• _Lesetext_:
****

Habe mich heute für die Mitteldistanz angemeldet.

Freue mich auf Oberaggi und 007ike und alle anderen, die ich noch kenne und die mich noch kennen.

Werde mich aber definitiv hinten einordnen. Vielleicht kann ich meinen Saisonhöhepunkt ja auf dieses Jahr auf die Kirkeler Nikolaustour legen.
Meine int. Härte ist zur Zeit etwas Milchbubenhaft ... wie man hier sehen kann (Danke an Kaete für dieses nette Foto)




Grüße,
Wiseman


----------



## Oberaggi (2. Mai 2006)

Hallo Wiseman,

das ist ja eine angenehme Überraschung, habe mir schon Sorgen gemacht nach der letzten Tour in Freisen, ob's Dich überhaupt noch gibt.
Dann fehlt ja jetzt nur noch Tozzi!

Die Saarschleife eignet sich hervorragend zum Formaufbau für die Nikolaustour.


----------



## 007ike (2. Mai 2006)

Schön wiseman von dir zu hören! Freue mich auch schon auf ein wiedersehen, wir werden ja vor dem Start noch genügend Zeit haben zum Unterhalten.


----------



## Einheimischer (2. Mai 2006)

Schliese mich an, schön mal wieder was von dir zu hören! Noch schöner, dass man dich am Sonntag beim Rennen sieht!!!

Grüße.


----------



## MTB-News.de




----------



## zeitweiser (2. Mai 2006)

Hallo Thorsten
Gibt es irgendwo eine Beschreibung der besten Zuschauerplätze und z.b auch den ca.Zeitpunkt wann das Feld an den Stellen vorbeikommt.
Ich hab ein paar Bekannte die sich das Ganze ansehen wollen.
Der Kachelmann hält hoffentlich Wort


----------



## leeqwar (3. Mai 2006)

****

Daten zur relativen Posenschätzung
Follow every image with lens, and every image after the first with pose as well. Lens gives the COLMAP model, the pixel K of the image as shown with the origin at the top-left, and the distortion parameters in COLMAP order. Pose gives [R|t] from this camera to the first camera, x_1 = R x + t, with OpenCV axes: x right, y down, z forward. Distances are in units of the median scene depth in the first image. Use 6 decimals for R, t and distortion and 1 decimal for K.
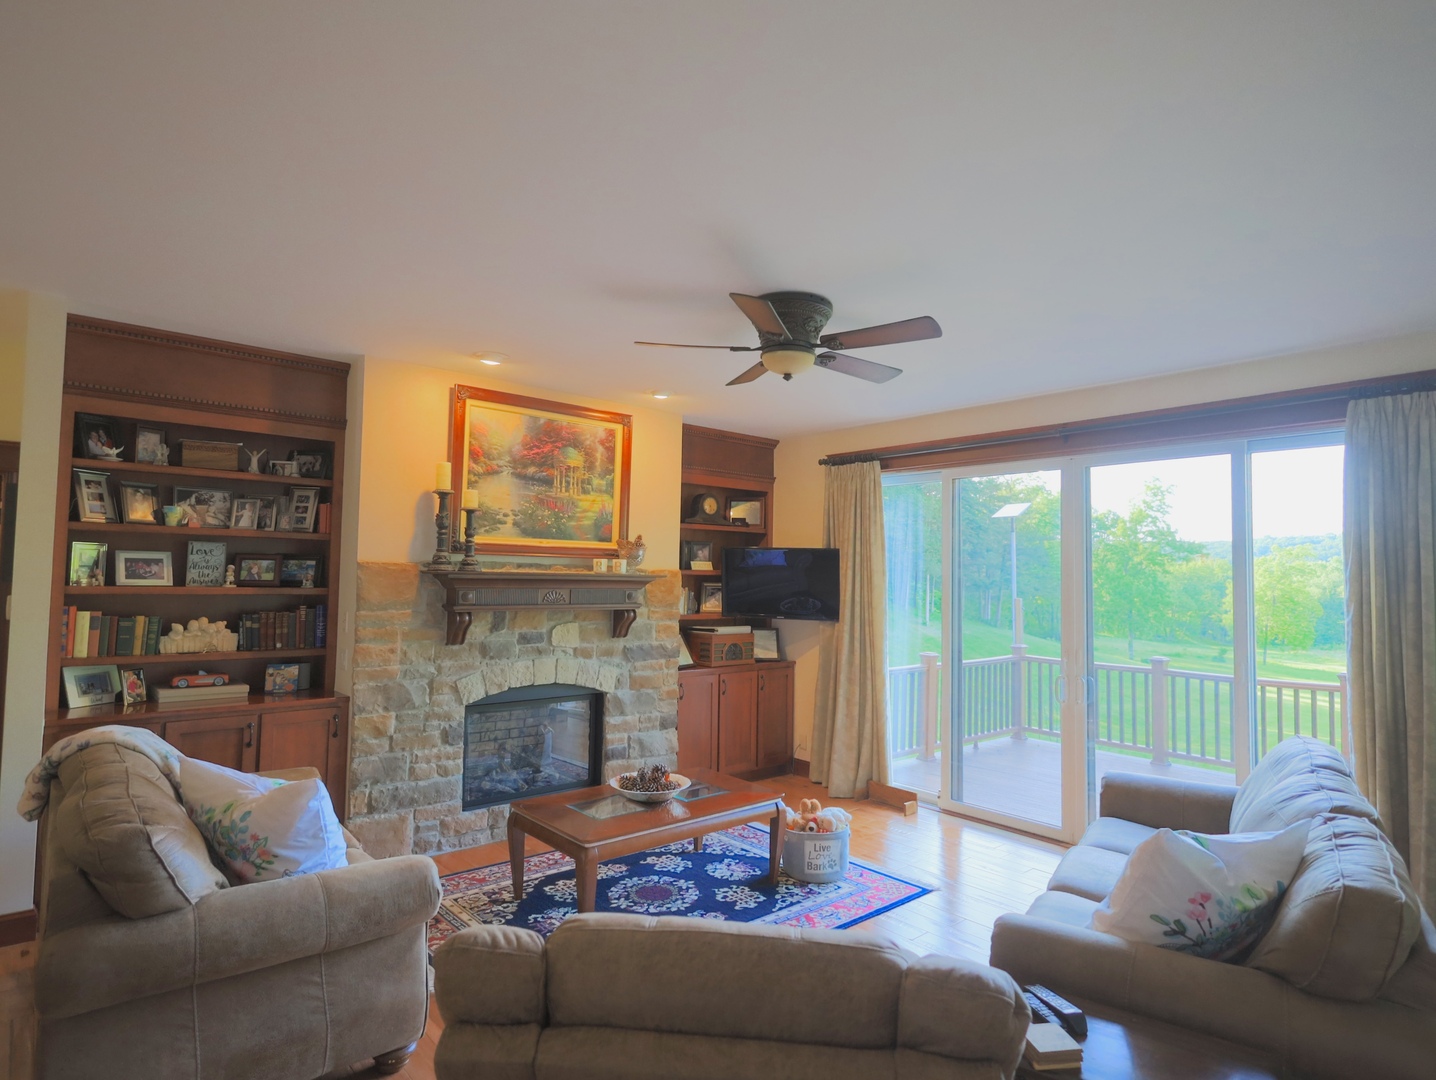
lens RADIAL K [[793.7, 0, 718.0], [0, 793.7, 540.0], [0, 0, 1]] dist [0.000347, -0.000759]
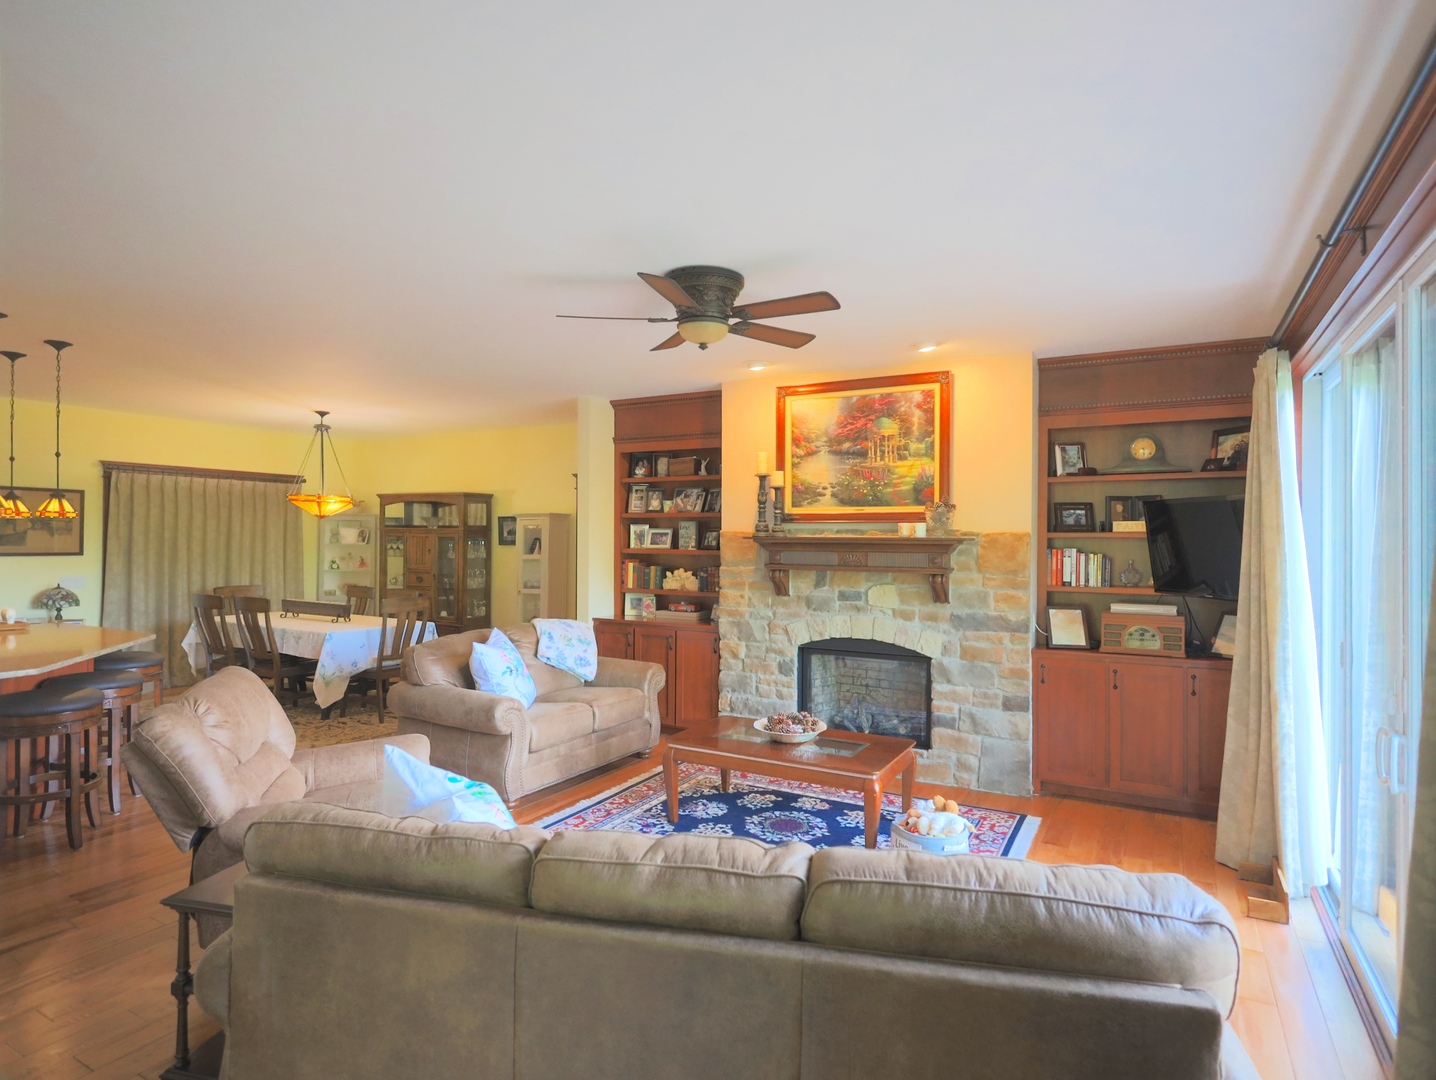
lens RADIAL K [[791.2, 0, 717.8], [0, 791.2, 536.9], [0, 0, 1]] dist [0.001824, -0.000935]
pose [[0.341584, -0.020965, -0.939617, 0.830452], [0.040256, 0.999160, -0.007659, 0.046050], [0.938989, -0.035209, 0.342141, 0.496159]]
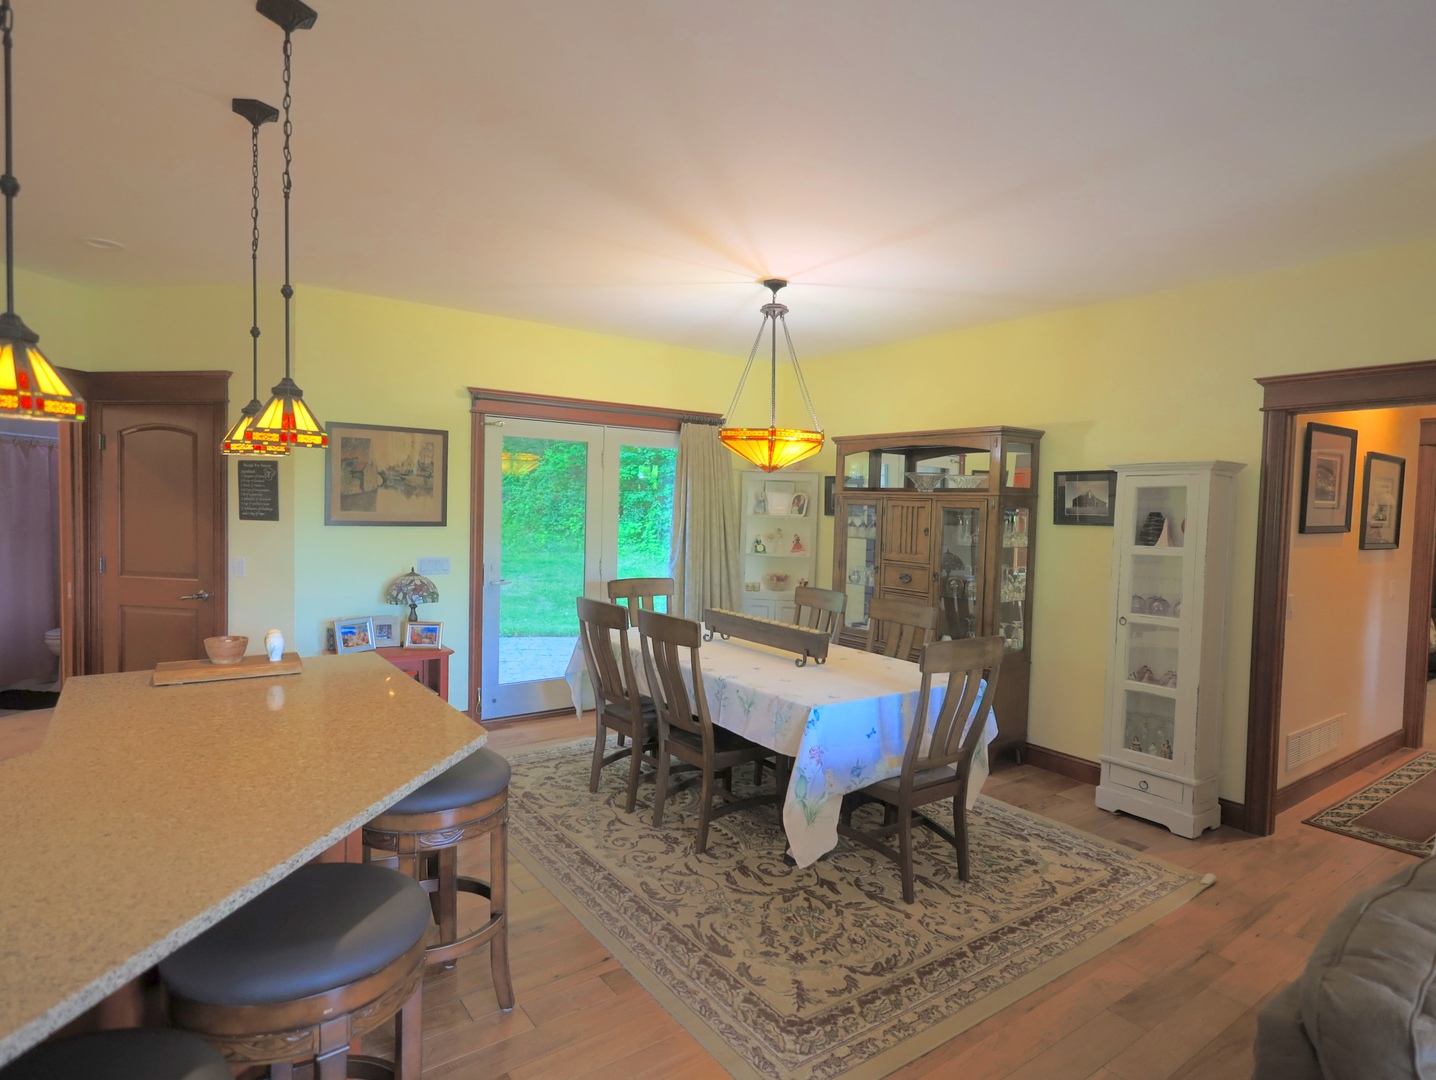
lens RADIAL K [[793.7, 0, 718.0], [0, 793.7, 540.0], [0, 0, 1]] dist [0.000347, -0.000759]
pose [[-0.081468, 0.019361, -0.996488, -0.094612], [0.016956, 0.999694, 0.018037, 0.023862], [0.996532, -0.015427, -0.081772, 0.291761]]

****

• _Aufgabenstellung_:
Wie lautet der Lesetext zwischen "Schön wiseman von" und "Einheimischer (2. Mai 2006)", beides eingeschlossen, wenn du darin "Einheimischer" in "Lokalmatador" umbenennst?

• _Ergebnis_:
Schön wiseman von dir zu hören! Freue mich auch schon auf ein wiedersehen, wir werden ja vor dem Start noch genügend Zeit haben zum Unterhalten.


----------



## Lokalmatador (2. Mai 2006)